EXTRACTED ENTRIES below:

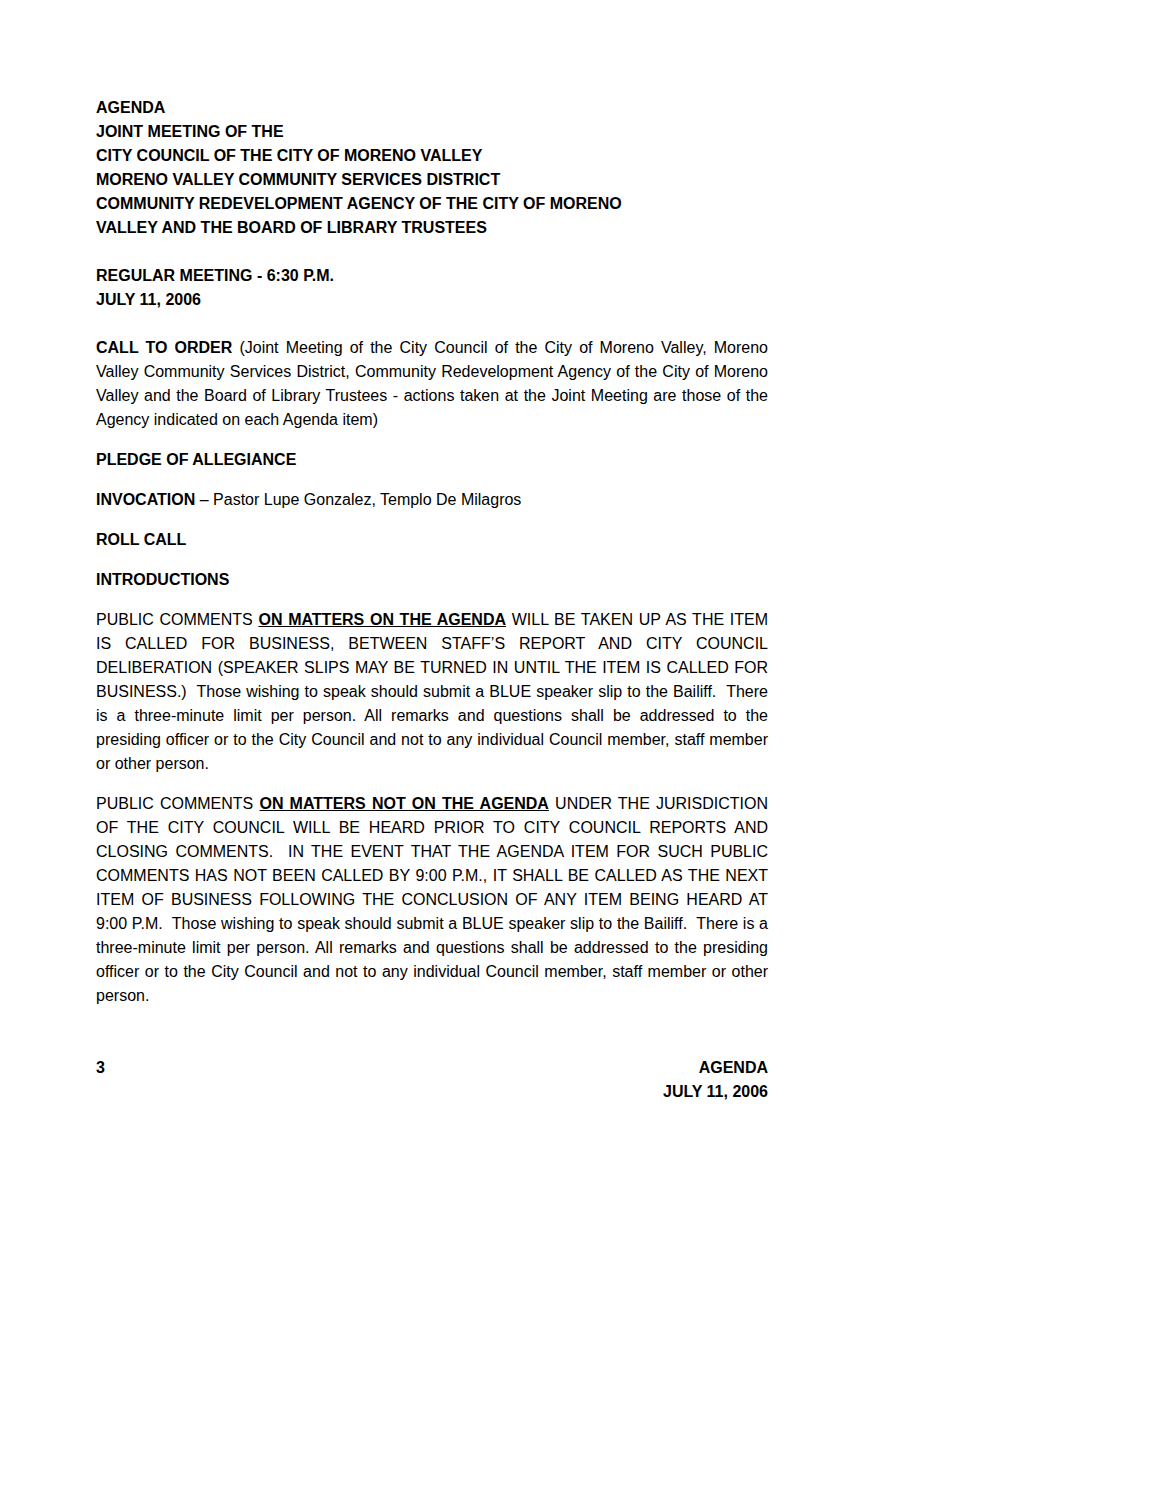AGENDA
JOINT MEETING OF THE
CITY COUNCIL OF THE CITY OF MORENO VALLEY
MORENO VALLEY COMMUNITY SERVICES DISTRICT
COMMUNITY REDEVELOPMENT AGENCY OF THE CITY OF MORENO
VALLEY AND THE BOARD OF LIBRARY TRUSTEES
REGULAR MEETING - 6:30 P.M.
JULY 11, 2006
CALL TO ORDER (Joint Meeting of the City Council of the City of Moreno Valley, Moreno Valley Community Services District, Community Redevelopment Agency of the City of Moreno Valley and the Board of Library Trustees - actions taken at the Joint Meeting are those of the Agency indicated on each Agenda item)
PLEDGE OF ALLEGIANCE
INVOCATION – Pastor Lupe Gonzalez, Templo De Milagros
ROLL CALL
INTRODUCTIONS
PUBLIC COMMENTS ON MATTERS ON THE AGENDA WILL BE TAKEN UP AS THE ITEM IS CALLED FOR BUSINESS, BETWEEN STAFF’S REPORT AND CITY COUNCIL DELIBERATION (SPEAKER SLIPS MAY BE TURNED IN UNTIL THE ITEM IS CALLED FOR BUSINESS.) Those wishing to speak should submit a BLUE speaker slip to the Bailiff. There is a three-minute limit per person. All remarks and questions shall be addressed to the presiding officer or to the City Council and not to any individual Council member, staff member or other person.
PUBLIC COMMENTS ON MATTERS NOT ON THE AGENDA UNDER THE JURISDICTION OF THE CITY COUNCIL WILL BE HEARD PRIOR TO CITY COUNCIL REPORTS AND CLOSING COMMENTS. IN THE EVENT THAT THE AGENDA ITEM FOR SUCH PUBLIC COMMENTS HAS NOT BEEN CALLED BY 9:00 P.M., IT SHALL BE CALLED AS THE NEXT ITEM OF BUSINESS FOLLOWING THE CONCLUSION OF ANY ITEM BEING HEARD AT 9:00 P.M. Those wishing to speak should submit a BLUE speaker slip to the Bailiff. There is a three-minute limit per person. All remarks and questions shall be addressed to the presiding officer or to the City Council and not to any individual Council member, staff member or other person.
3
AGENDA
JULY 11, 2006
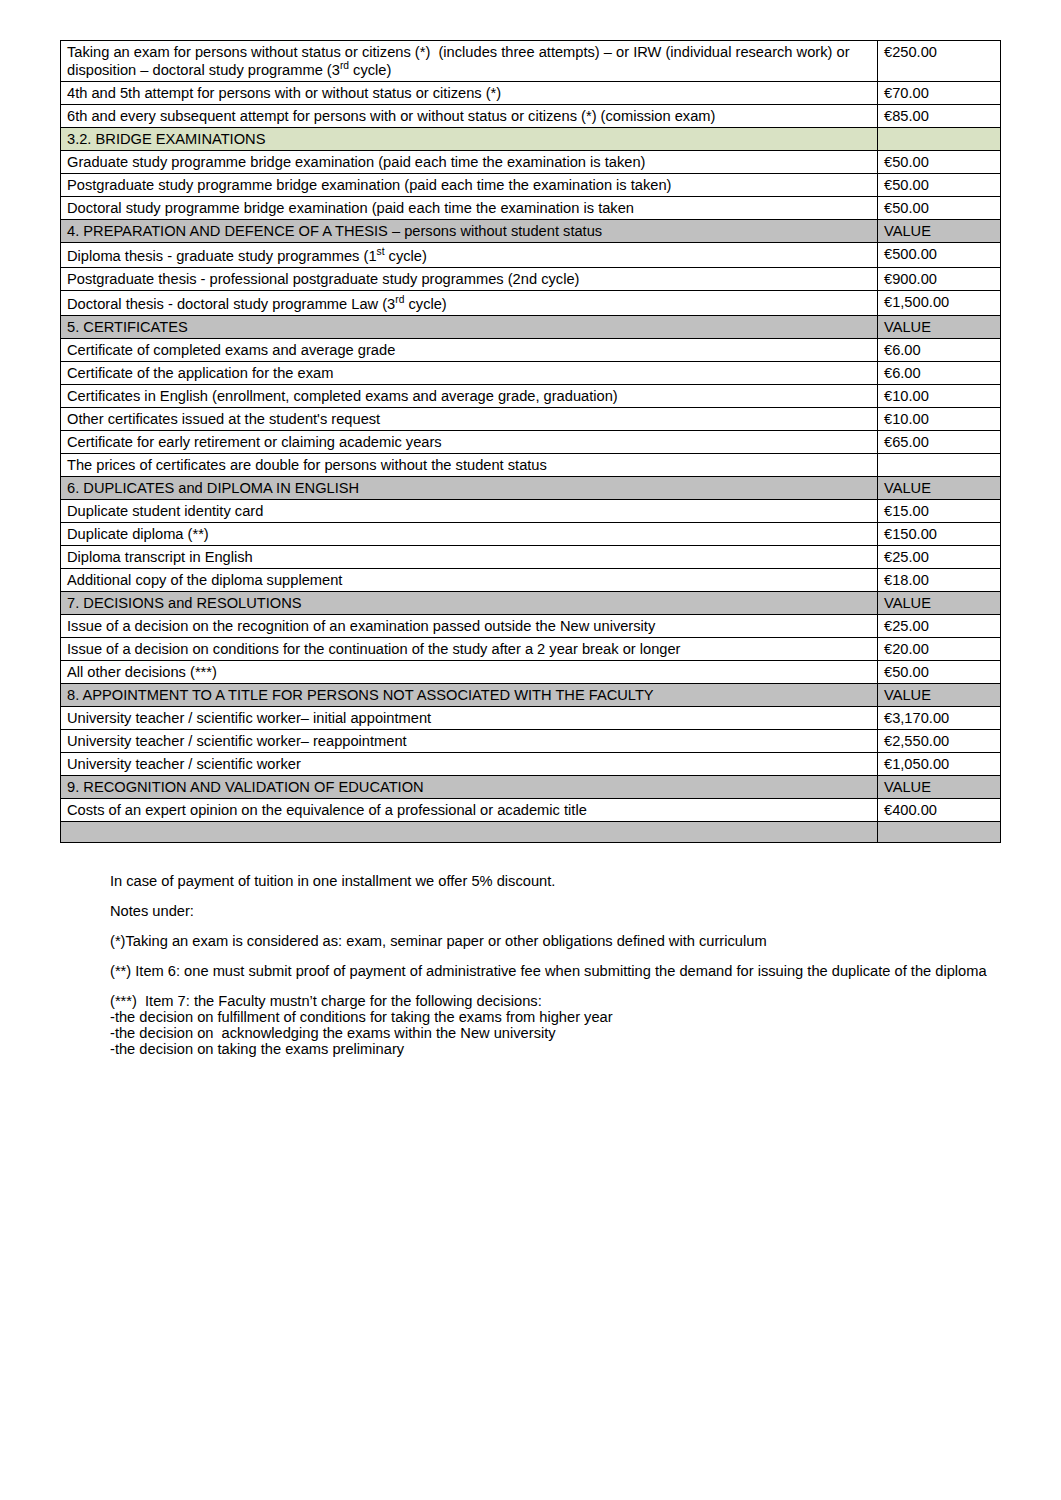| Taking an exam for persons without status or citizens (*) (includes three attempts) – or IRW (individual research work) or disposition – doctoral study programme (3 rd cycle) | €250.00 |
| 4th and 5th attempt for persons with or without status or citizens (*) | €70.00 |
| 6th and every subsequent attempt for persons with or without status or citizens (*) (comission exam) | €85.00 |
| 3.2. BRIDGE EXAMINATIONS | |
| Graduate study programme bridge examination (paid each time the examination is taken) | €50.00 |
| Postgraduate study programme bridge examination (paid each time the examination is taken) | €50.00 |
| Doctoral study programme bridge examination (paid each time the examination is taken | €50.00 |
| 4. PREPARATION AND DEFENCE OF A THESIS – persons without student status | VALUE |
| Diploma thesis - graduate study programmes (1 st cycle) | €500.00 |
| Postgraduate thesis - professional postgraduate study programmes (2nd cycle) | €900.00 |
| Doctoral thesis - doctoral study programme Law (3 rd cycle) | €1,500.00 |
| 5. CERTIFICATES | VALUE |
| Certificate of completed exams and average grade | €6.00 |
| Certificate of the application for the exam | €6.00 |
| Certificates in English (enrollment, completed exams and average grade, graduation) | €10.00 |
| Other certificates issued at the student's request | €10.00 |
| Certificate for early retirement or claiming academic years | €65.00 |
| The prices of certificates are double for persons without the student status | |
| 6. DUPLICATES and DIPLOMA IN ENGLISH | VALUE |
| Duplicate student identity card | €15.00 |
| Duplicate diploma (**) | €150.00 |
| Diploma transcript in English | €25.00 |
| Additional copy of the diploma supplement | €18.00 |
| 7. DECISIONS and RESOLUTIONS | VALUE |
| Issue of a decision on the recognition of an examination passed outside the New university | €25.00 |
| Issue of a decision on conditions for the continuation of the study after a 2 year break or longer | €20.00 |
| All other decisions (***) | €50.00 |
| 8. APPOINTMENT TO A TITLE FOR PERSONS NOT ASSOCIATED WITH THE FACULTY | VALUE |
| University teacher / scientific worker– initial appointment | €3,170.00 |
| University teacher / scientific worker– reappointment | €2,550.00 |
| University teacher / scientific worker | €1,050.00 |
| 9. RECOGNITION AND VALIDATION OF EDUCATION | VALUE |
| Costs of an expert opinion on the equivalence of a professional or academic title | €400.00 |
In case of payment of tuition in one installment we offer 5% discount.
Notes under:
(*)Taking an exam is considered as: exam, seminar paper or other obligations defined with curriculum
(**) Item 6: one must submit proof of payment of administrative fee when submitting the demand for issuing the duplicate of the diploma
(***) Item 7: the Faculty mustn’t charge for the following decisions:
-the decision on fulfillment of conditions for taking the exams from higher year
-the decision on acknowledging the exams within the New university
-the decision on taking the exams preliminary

End of EXTRACTED ENTRIES.

■ **EXERCISE GOAL**
When copying the entries above, keep each word as it is and exclude any image.

■ **EXERCISE RESPONSE**
AGENDA
JOINT MEETING OF THE
CITY COUNCIL OF THE CITY OF MORENO VALLEY
MORENO VALLEY COMMUNITY SERVICES DISTRICT
COMMUNITY REDEVELOPMENT AGENCY OF THE CITY OF MORENO
VALLEY AND THE BOARD OF LIBRARY TRUSTEES
REGULAR MEETING - 6:30 P.M.
JULY 11, 2006
CALL TO ORDER (Joint Meeting of the City Council of the City of Moreno Valley, Moreno Valley Community Services District, Community Redevelopment Agency of the City of Moreno Valley and the Board of Library Trustees - actions taken at the Joint Meeting are those of the Agency indicated on each Agenda item)
PLEDGE OF ALLEGIANCE
INVOCATION – Pastor Lupe Gonzalez, Templo De Milagros
ROLL CALL
INTRODUCTIONS
PUBLIC COMMENTS ON MATTERS ON THE AGENDA WILL BE TAKEN UP AS THE ITEM IS CALLED FOR BUSINESS, BETWEEN STAFF’S REPORT AND CITY COUNCIL DELIBERATION (SPEAKER SLIPS MAY BE TURNED IN UNTIL THE ITEM IS CALLED FOR BUSINESS.) Those wishing to speak should submit a BLUE speaker slip to the Bailiff. There is a three-minute limit per person. All remarks and questions shall be addressed to the presiding officer or to the City Council and not to any individual Council member, staff member or other person.
PUBLIC COMMENTS ON MATTERS NOT ON THE AGENDA UNDER THE JURISDICTION OF THE CITY COUNCIL WILL BE HEARD PRIOR TO CITY COUNCIL REPORTS AND CLOSING COMMENTS. IN THE EVENT THAT THE AGENDA ITEM FOR SUCH PUBLIC COMMENTS HAS NOT BEEN CALLED BY 9:00 P.M., IT SHALL BE CALLED AS THE NEXT ITEM OF BUSINESS FOLLOWING THE CONCLUSION OF ANY ITEM BEING HEARD AT 9:00 P.M. Those wishing to speak should submit a BLUE speaker slip to the Bailiff. There is a three-minute limit per person. All remarks and questions shall be addressed to the presiding officer or to the City Council and not to any individual Council member, staff member or other person.
3
AGENDA
JULY 11, 2006
| Taking an exam for persons without status or citizens (*) (includes three attempts) – or IRW (individual research work) or disposition – doctoral study programme (3 rd cycle) | €250.00 |
| 4th and 5th attempt for persons with or without status or citizens (*) | €70.00 |
| 6th and every subsequent attempt for persons with or without status or citizens (*) (comission exam) | €85.00 |
| 3.2. BRIDGE EXAMINATIONS | |
| Graduate study programme bridge examination (paid each time the examination is taken) | €50.00 |
| Postgraduate study programme bridge examination (paid each time the examination is taken) | €50.00 |
| Doctoral study programme bridge examination (paid each time the examination is taken | €50.00 |
| 4. PREPARATION AND DEFENCE OF A THESIS – persons without student status | VALUE |
| Diploma thesis - graduate study programmes (1 st cycle) | €500.00 |
| Postgraduate thesis - professional postgraduate study programmes (2nd cycle) | €900.00 |
| Doctoral thesis - doctoral study programme Law (3 rd cycle) | €1,500.00 |
| 5. CERTIFICATES | VALUE |
| Certificate of completed exams and average grade | €6.00 |
| Certificate of the application for the exam | €6.00 |
| Certificates in English (enrollment, completed exams and average grade, graduation) | €10.00 |
| Other certificates issued at the student's request | €10.00 |
| Certificate for early retirement or claiming academic years | €65.00 |
| The prices of certificates are double for persons without the student status | |
| 6. DUPLICATES and DIPLOMA IN ENGLISH | VALUE |
| Duplicate student identity card | €15.00 |
| Duplicate diploma (**) | €150.00 |
| Diploma transcript in English | €25.00 |
| Additional copy of the diploma supplement | €18.00 |
| 7. DECISIONS and RESOLUTIONS | VALUE |
| Issue of a decision on the recognition of an examination passed outside the New university | €25.00 |
| Issue of a decision on conditions for the continuation of the study after a 2 year break or longer | €20.00 |
| All other decisions (***) | €50.00 |
| 8. APPOINTMENT TO A TITLE FOR PERSONS NOT ASSOCIATED WITH THE FACULTY | VALUE |
| University teacher / scientific worker– initial appointment | €3,170.00 |
| University teacher / scientific worker– reappointment | €2,550.00 |
| University teacher / scientific worker | €1,050.00 |
| 9. RECOGNITION AND VALIDATION OF EDUCATION | VALUE |
| Costs of an expert opinion on the equivalence of a professional or academic title | €400.00 |
In case of payment of tuition in one installment we offer 5% discount.
Notes under:
(*)Taking an exam is considered as: exam, seminar paper or other obligations defined with curriculum
(**) Item 6: one must submit proof of payment of administrative fee when submitting the demand for issuing the duplicate of the diploma
(***) Item 7: the Faculty mustn’t charge for the following decisions:
-the decision on fulfillment of conditions for taking the exams from higher year
-the decision on acknowledging the exams within the New university
-the decision on taking the exams preliminary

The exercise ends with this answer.